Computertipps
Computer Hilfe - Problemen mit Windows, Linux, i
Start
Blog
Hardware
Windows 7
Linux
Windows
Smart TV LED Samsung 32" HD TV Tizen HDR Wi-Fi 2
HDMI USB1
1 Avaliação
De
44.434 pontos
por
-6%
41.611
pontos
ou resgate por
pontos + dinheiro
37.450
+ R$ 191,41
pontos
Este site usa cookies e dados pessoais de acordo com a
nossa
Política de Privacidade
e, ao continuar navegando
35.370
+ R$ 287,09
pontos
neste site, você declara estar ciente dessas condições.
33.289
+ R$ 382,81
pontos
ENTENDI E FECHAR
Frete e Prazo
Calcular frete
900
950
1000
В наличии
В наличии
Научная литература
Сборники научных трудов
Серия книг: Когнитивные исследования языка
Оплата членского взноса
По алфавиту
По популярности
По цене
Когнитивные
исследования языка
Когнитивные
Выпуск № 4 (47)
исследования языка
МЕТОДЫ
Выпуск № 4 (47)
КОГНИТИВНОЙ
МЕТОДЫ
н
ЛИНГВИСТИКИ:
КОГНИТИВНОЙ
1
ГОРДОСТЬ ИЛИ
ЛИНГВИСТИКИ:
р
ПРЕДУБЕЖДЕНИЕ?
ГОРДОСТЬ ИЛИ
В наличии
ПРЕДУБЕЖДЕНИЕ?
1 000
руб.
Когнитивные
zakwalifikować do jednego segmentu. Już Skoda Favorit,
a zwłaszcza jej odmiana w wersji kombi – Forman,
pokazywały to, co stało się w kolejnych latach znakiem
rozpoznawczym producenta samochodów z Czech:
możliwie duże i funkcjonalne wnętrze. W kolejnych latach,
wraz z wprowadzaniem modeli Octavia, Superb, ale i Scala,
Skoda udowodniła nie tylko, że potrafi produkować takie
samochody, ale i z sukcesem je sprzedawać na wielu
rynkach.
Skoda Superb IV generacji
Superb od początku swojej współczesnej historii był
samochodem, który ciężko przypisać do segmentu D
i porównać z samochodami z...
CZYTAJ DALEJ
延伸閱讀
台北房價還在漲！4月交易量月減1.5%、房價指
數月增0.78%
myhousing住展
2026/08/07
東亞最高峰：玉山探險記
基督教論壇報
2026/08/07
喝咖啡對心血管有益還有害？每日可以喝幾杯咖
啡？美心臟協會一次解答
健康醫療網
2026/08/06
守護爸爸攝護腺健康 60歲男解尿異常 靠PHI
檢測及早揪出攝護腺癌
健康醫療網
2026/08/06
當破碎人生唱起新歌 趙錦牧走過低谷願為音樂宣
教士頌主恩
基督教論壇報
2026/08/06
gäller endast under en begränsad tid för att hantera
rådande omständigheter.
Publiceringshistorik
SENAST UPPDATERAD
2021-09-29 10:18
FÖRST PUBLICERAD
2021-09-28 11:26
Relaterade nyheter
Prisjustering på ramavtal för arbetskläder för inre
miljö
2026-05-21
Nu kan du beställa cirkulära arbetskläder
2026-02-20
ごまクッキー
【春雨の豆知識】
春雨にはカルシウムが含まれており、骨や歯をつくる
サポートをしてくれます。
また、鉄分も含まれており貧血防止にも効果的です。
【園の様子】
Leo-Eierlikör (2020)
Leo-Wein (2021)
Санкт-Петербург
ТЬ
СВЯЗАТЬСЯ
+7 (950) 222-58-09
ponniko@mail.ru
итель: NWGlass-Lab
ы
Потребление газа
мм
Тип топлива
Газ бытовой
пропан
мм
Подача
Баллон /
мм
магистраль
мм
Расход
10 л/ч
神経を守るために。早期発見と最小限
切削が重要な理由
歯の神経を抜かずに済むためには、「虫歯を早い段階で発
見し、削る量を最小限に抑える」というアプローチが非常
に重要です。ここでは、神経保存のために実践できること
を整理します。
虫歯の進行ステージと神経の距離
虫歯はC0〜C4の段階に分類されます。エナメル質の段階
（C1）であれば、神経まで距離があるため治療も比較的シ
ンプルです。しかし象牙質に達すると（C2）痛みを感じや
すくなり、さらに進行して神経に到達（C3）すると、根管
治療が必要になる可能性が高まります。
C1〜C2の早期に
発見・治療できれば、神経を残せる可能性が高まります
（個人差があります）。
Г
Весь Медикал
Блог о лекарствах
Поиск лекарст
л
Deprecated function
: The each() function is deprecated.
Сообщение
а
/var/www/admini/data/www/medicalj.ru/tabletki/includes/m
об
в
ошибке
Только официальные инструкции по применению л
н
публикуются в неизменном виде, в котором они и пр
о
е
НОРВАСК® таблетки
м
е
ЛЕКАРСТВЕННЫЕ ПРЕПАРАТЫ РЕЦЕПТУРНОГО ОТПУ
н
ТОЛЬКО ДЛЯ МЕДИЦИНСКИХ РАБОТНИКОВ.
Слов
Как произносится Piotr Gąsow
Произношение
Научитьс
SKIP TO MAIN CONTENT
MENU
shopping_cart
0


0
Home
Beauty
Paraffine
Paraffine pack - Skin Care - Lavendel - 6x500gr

=-=-=

TASK DESCRIPTION: Everything from the line with "に重要です。ここでは、神経保存のために実践できること" to the end of the listing, and only that, is to be set down exactly, line by line.

TASK ANSWER:
に重要です。ここでは、神経保存のために実践できること
を整理します。
虫歯の進行ステージと神経の距離
虫歯はC0〜C4の段階に分類されます。エナメル質の段階
（C1）であれば、神経まで距離があるため治療も比較的シ
ンプルです。しかし象牙質に達すると（C2）痛みを感じや
すくなり、さらに進行して神経に到達（C3）すると、根管
治療が必要になる可能性が高まります。
C1〜C2の早期に
発見・治療できれば、神経を残せる可能性が高まります
（個人差があります）。
Г
Весь Медикал
Блог о лекарствах
Поиск лекарст
л
Deprecated function
: The each() function is deprecated.
Сообщение
а
/var/www/admini/data/www/medicalj.ru/tabletki/includes/m
об
в
ошибке
Только официальные инструкции по применению л
н
публикуются в неизменном виде, в котором они и пр
о
е
НОРВАСК® таблетки
м
е
ЛЕКАРСТВЕННЫЕ ПРЕПАРАТЫ РЕЦЕПТУРНОГО ОТПУ
н
ТОЛЬКО ДЛЯ МЕДИЦИНСКИХ РАБОТНИКОВ.
Слов
Как произносится Piotr Gąsow
Произношение
Научитьс
SKIP TO MAIN CONTENT
MENU
shopping_cart
0


0
Home
Beauty
Paraffine
Paraffine pack - Skin Care - Lavendel - 6x500gr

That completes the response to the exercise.